Diverge/Converge

Know when to open up and when to close in.

Two modes of thinking for two different moments. Diverge when you need more options. Converge when you need a decision.

What this is

Two sets of prompts designed for different stages of thinking. Divergent prompts help you resist premature closure, generate more options, and explore the edges. Convergent prompts help you evaluate, eliminate, and commit with clarity.

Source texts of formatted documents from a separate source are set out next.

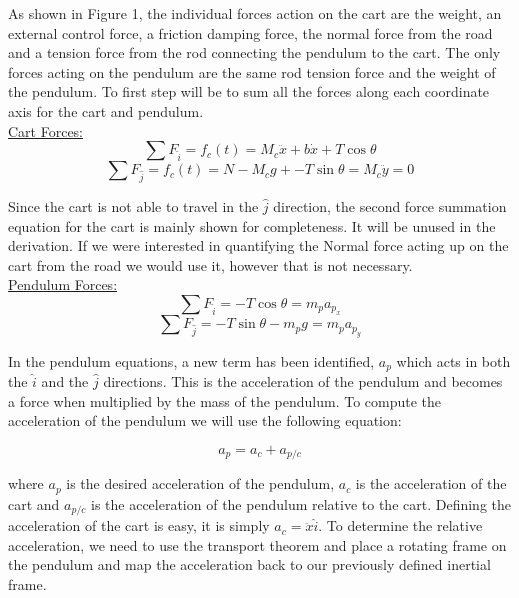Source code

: \documentclass[titlepage]{article}
\begin{document}
As shown in Figure 1, the individual forces action on the cart are the weight, an external control force, a friction damping force, the normal force from the road and a tension force from the rod connecting the pendulum to the cart. The only forces acting on the pendulum are the same rod tension force and the weight of the pendulum. To first step will be to sum all the forces along each coordinate axis for the cart and pendulum.\\

\underline{Cart Forces:}
\begin{equation}
\sum{}{F_{\hat{i}}} = f_{c}\left(t\right) = M_{c}\ddot{x} + b\dot{x} + T\cos{\theta}
\end{equation}
\[ \sum{}{F_{\hat{j}}} = f_{c}\left(t\right) = N - M_{c}g + - T\sin{\theta} = M_{c}\ddot{y}=0 \]

Since the cart is not able to travel in the \(\hat{j}\) direction, the second force summation equation for the cart is mainly shown for completeness. It will be unused in the derivation. If we were interested in quantifying the Normal force acting up on the cart from the road we would use it, however that is not necessary.\\

\underline{Pendulum Forces:}
\[ \sum{}{F_{\hat{i}}} = -T\cos{\theta} = m_{p}a_{p_{x}}\]
\[ \sum{}{F_{\hat{j}}} =  -T\sin{\theta} -m_{p}g = m_{p}a_{p_{y}} \]

In the pendulum equations, a new term has been identified, \(a_{p}\) which acts in both the \(\hat{i}\) and the \(\hat{j}\) directions. This is the acceleration of the pendulum and becomes a force when multiplied by the mass of the pendulum. To compute the acceleration of the pendulum we will use the following equation:

\[a_p = a_c + a_{p/c}\]

where \(a_p\) is the desired acceleration of the pendulum, \(a_c\) is the acceleration of the cart and \(a_{p/c}\) is the acceleration of the pendulum relative to the cart. Defining the acceleration of the cart is easy, it is simply \(a_c=\ddot{x}\hat{i}\). To determine the relative acceleration, we need to use the transport theorem and place a rotating frame on the pendulum and map the acceleration back to our previously defined inertial frame.
\end{document}

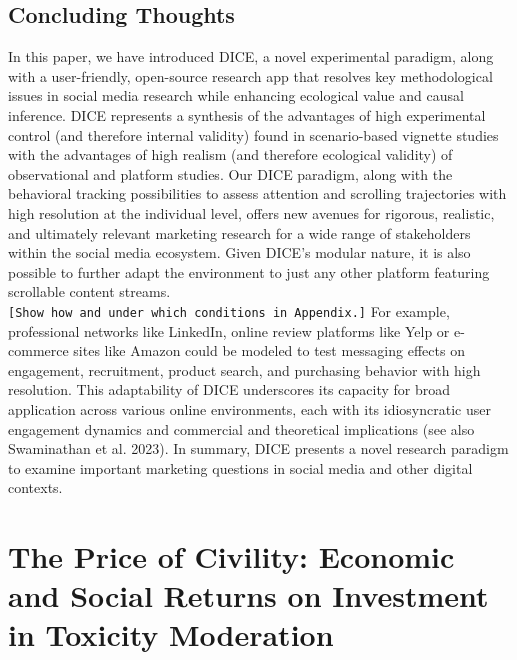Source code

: \documentclass[
  a4paper,
]{scrreprt}
\begin{document}
\hypertarget{concluding-thoughts}{%
\section{Concluding Thoughts}\label{concluding-thoughts}}

In this paper, we have introduced DICE, a novel experimental paradigm,
along with a user-friendly, open-source research app that resolves key
methodological issues in social media research while enhancing
ecological value and causal inference. DICE represents a synthesis of
the advantages of high experimental control (and therefore internal
validity) found in scenario-based vignette studies with the advantages
of high realism (and therefore ecological validity) of observational and
platform studies. Our DICE paradigm, along with the behavioral tracking
possibilities to assess attention and scrolling trajectories with high
resolution at the individual level, offers new avenues for rigorous,
realistic, and ultimately relevant marketing research for a wide range
of stakeholders within the social media ecosystem. Given DICE's modular
nature, it is also possible to further adapt the environment to just any
other platform featuring scrollable content streams.
\texttt{{[}Show\ how\ and\ under\ which\ conditions\ in\ Appendix.{]}}
For example, professional networks like LinkedIn, online review
platforms like Yelp or e-commerce sites like Amazon could be modeled to
test messaging effects on engagement, recruitment, product search, and
purchasing behavior with high resolution. This adaptability of DICE
underscores its capacity for broad application across various online
environments, each with its idiosyncratic user engagement dynamics and
commercial and theoretical implications (see also Swaminathan et al.
2023). In summary, DICE presents a novel research paradigm to examine
important marketing questions in social media and other digital
contexts.

\hypertarget{the-price-of-civility-economic-and-social-returns-on-investment-in-toxicity-moderation}{%
\chapter{The Price of Civility: Economic and Social Returns on
Investment in Toxicity
Moderation}\label{the-price-of-civility-economic-and-social-returns-on-investment-in-toxicity-moderation}}
\end{document}
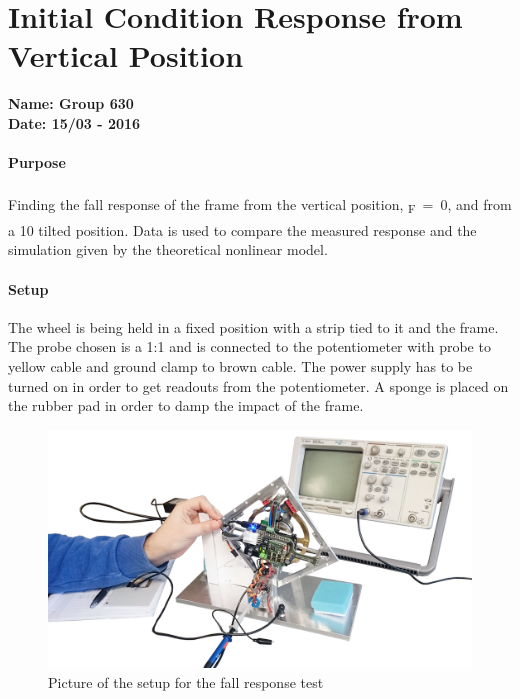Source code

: \chapter{Initial Condition Response from Vertical Position}\label{app:fallResponseAppendix} 
\textbf{Name: Group 630}\\
\textbf{Date: 15/03 - 2016}

\subsubsection{Purpose}
Finding the fall response of the frame from the vertical position, \si{\theta_F=0^\circ}, and from a \si{10^\circ} tilted position.
Data is used to compare the measured response and the simulation given by the theoretical nonlinear model.

\subsubsection{Setup}
The wheel is being held in a fixed position with a strip tied to it and the frame. The probe chosen is a 1:1 and is connected to the potentiometer with probe to yellow cable and ground clamp to brown cable. The power supply has to be turned on in order to get readouts from the potentiometer. A sponge is placed on the rubber pad in order to damp the impact of the frame.
\begin{figure}[H]                                   
	\centering                                        
	\includegraphics[scale=0.3]{figures/stepResponseSetup2}
	\caption{Picture of the setup for the fall response test}
	\label{stepResponseTestPicture} 
\end{figure}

Most teams get stuck in one mode or the other—either endlessly exploring without deciding, or deciding too fast without exploring. This tool makes the shift deliberate.

When to diverge

  • At the start of a problem, before narrowing toward solutions
  • When the first option feels too obvious or safe
  • When the team is converging too fast and shutting down ideas
  • Before committing to a direction you might regret narrowing toward
  • When you sense there's a better option you haven't thought of yet

When to converge

  • After you've generated enough options and need to choose
  • When exploration is becoming procrastination or indecision
  • When the cost of delaying a decision is higher than the risk of choosing
  • Before executing, to surface final doubts and commit with confidence
  • When you need to cut scope, prioritize, or say no to good ideas

How it works

Choose the mode that matches where you are. If you're exploring, use divergent prompts to resist early closure. If you're deciding, use convergent prompts to evaluate and commit. Don't mix them—trying to diverge and converge simultaneously is how teams get stuck.

Work through the prompts one at a time. Take notes. Some questions will feel more relevant than others—that's expected. Skip what doesn't apply.

Who this is for

Teams making product, design, or strategic decisions. Anyone who needs help shifting between exploration and decision-making. Facilitators who want to signal mode shifts clearly. Solo thinkers who want structured prompts for opening up or closing in.